**Problem details:** Quote the entries that follow exactly, leaving none out.

(Collected data)
---

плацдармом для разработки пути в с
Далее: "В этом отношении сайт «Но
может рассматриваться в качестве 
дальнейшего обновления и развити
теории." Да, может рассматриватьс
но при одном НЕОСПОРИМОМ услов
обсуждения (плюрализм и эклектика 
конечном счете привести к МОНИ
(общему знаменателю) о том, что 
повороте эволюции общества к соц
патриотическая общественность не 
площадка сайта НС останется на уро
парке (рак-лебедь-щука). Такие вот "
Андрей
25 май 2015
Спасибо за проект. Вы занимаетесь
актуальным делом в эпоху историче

---

**Result:**
плацдармом для разработки пути в с
Далее: "В этом отношении сайт «Но
может рассматриваться в качестве 
дальнейшего обновления и развити
теории." Да, может рассматриватьс
но при одном НЕОСПОРИМОМ услов
обсуждения (плюрализм и эклектика 
конечном счете привести к МОНИ
(общему знаменателю) о том, что 
повороте эволюции общества к соц
патриотическая общественность не 
площадка сайта НС останется на уро
парке (рак-лебедь-щука). Такие вот "
Андрей
25 май 2015
Спасибо за проект. Вы занимаетесь
актуальным делом в эпоху историче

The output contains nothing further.